SELECTION.

On inheriting Britain's biggest peacetime deficit, Osborne gambled he could charm bond investors by slashing spending, but that growth rates of between 2.0 and 3.0 percent would kick in from 2013 to lift the mood of voters ahead of the 2015 election.
Britain has however slipped back into recession, making the task of reducing borrowing much harder, while spending cuts have upset millions of voters.
"I thought, you know what, I am convinced that George Osborne is cutting as deep as he can now so that when we come to 2014 and it has worked, he can do the budget and say ... 'Here is a thank-you budget for four years of austerity'," Mark Garnier, who sits on parliament's Treasury Select Committee and is like Osborne a member of the Conservative Party, said.
"I am now convinced that won't happen," Garnier, who said external factors such as the euro crisis and high oil prices were to blame, told Reuters. "It's the worst possible outcome."
Cameron, who staked the reputation of the Conservative-led coalition government on reducing Britain's debts, is now under pressure to close Osborne's bet and reinflate.
Even the International Monetary Fund (IMF) has told Britain and the Bank of England to do more to stimulate demand, though bond investors say reducing the deficit remains essential to preserving government credibility.
"Those that argue for a lot of government spending underestimate the need to be able to (sell) ... your bonds to bond markets," said Jamie Stuttard, fixed-income portfolio manager at Fidelity, which manages $231.6 billion in assets.
"In this government bond market that is bifurcating into ... the haves and have-nots, the UK is still in the haves. But it is important for policy makers to continue to retain credibility in terms of keeping inflation low and a conservative approach on the fiscal side," Stuttard said.
"NO MONEY LEFT"
Since the coalition came to power, the bond market has been distorted by the Bank of England's 325 billion pound bond purchase facility, pushing down the yield on the benchmark 10-year gilt to a record low of 1.74 percent.
But Britain's Maastricht treaty deficit - the standard EU measure of borrowing - is forecast by the European Commission to reach 6.5 percent of GDP in 2013, higher than any other EU state bar Greece with 8.4 percent and Ireland at 7.5 percent.

SET TASK 1. Copy out every line of the records that contains the word "orange".
The passage and the records come from unrelated sources.

PROVIDED DATA.
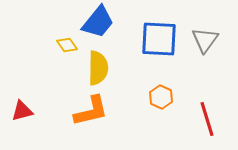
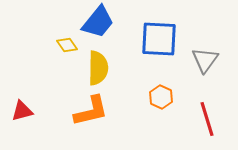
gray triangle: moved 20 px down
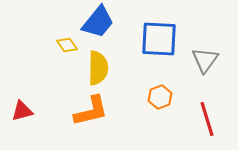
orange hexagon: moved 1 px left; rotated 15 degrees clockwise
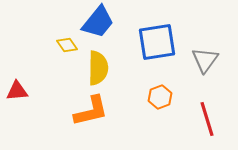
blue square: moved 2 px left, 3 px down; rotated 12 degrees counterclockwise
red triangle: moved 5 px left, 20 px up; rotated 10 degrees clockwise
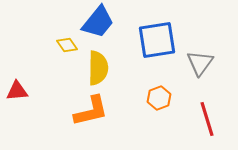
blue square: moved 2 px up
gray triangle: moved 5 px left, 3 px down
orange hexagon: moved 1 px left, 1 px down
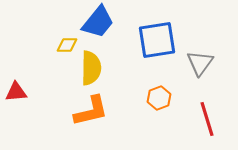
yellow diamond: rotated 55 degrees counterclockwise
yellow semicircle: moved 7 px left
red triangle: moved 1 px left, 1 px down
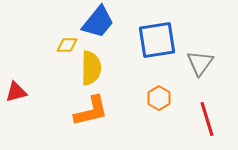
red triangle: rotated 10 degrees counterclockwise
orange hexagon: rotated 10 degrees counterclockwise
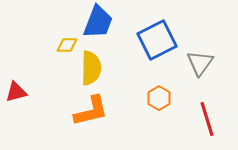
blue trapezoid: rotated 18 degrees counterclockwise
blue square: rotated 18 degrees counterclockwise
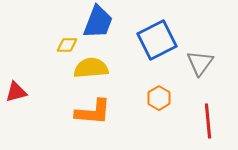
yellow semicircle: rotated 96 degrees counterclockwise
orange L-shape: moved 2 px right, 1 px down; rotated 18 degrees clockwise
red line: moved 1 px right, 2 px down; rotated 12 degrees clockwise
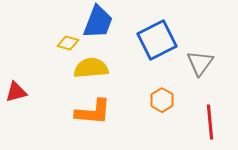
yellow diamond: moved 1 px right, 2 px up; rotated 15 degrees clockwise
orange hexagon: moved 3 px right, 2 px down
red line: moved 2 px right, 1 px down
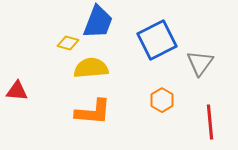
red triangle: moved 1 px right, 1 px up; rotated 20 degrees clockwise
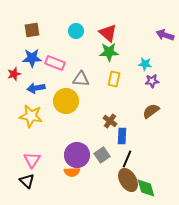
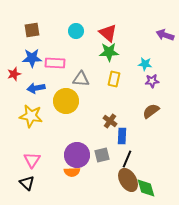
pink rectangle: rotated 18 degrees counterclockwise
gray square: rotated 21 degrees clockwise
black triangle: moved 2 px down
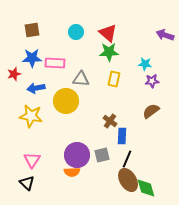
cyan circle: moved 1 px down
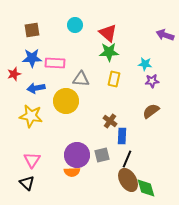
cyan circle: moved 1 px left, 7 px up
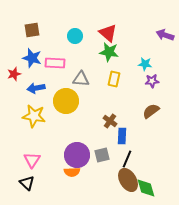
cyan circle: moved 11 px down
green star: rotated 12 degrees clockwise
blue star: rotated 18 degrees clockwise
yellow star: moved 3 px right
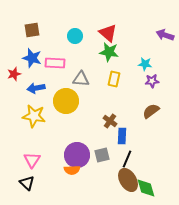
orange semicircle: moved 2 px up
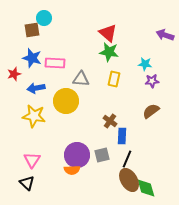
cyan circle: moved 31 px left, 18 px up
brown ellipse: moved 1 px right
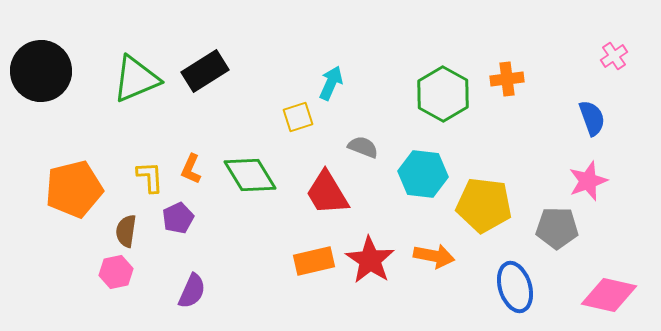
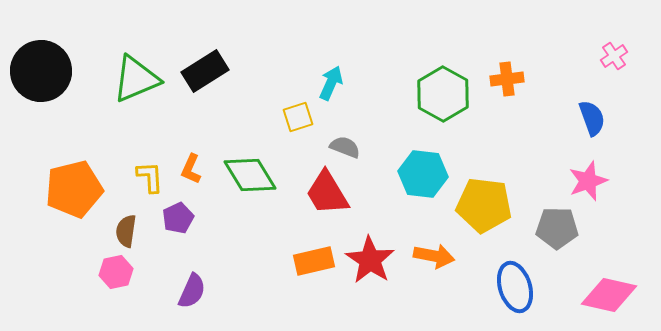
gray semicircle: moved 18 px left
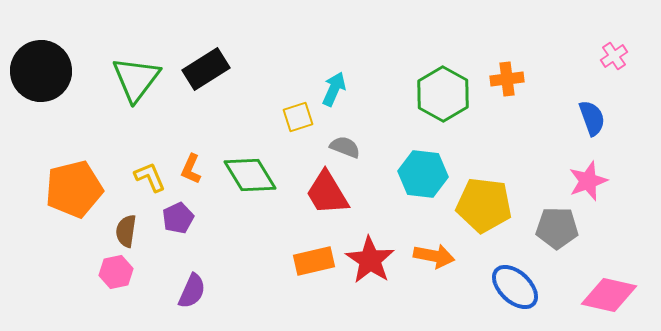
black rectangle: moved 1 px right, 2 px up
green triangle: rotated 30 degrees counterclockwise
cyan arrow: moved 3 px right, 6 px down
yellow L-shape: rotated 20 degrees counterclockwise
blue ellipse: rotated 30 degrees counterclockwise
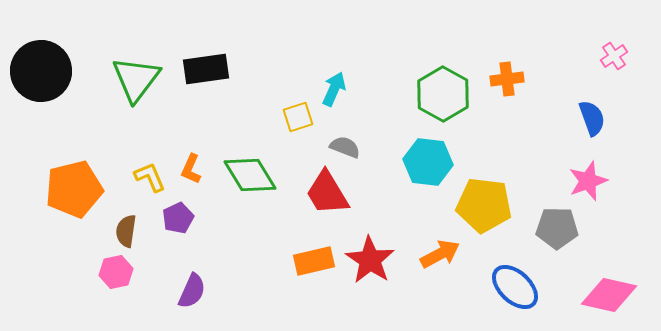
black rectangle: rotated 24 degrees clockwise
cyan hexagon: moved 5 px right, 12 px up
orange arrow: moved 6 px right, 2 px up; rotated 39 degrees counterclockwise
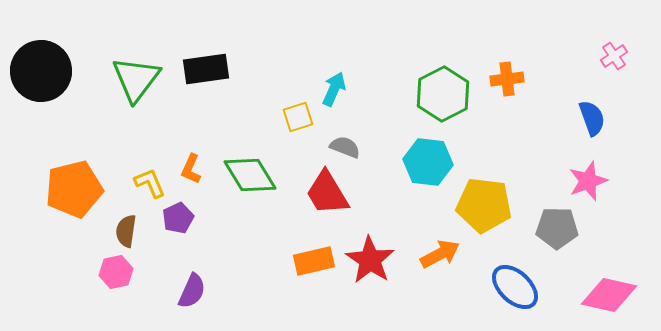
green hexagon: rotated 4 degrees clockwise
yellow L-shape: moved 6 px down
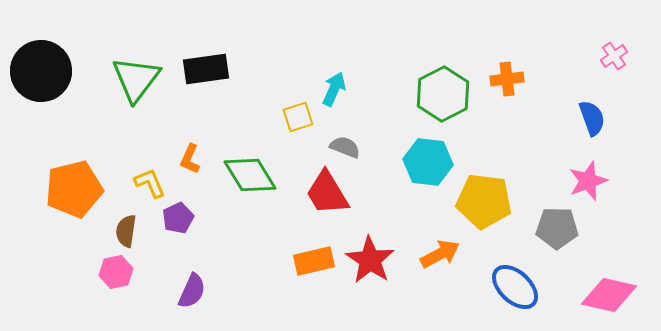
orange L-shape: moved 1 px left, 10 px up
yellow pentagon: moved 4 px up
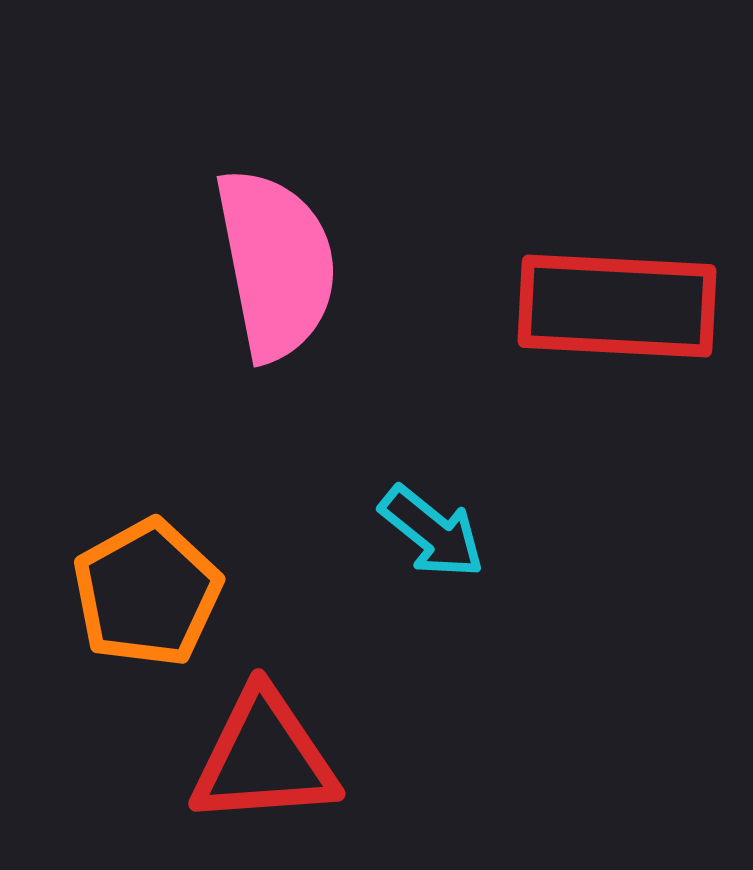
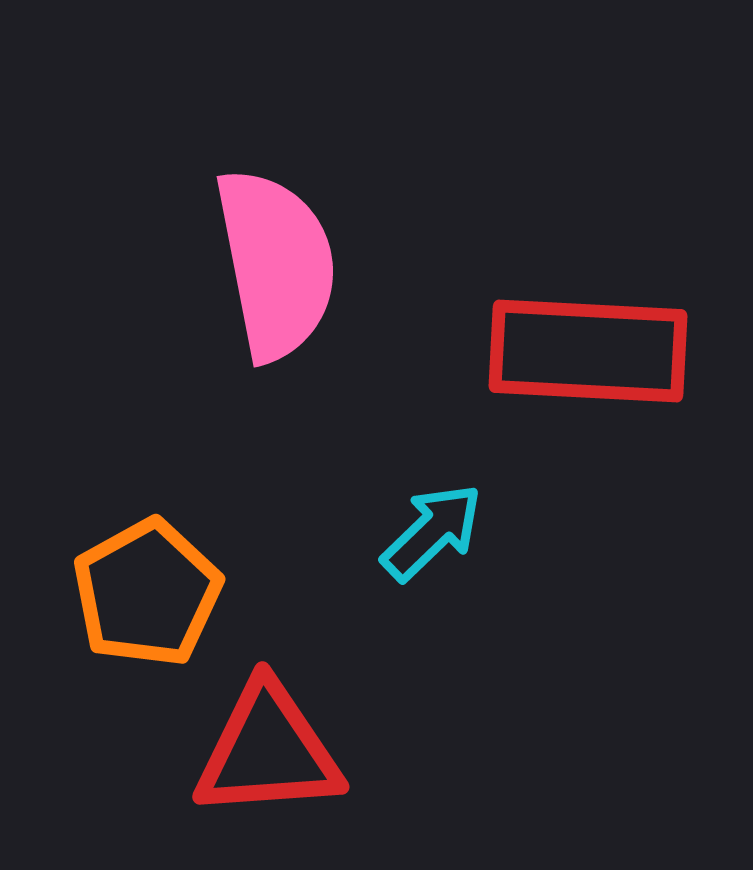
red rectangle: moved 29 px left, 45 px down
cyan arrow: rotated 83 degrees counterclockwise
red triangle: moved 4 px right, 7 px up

SET TASK 2. Rewrite the passage from "On inheriting Britain's" to "millions of voters.", swapping "recession" for "slump" wherever it occurs.

TASK ANSWER 1.
orange hexagon: moved 1 px left; rotated 15 degrees clockwise
orange hexagon: moved 1 px left, 1 px down
orange hexagon: rotated 10 degrees counterclockwise
orange L-shape: moved 2 px right, 1 px down; rotated 18 degrees clockwise
orange hexagon: moved 3 px right, 2 px down
orange semicircle: moved 2 px up
orange arrow: moved 6 px right, 2 px up; rotated 39 degrees counterclockwise
orange L-shape: moved 1 px left, 10 px up

TASK ANSWER 2.
On inheriting Britain's biggest peacetime deficit, Osborne gambled he could charm bond investors by slashing spending, but that growth rates of between 2.0 and 3.0 percent would kick in from 2013 to lift the mood of voters ahead of the 2015 election.
Britain has however slipped back into slump, making the task of reducing borrowing much harder, while spending cuts have upset millions of voters.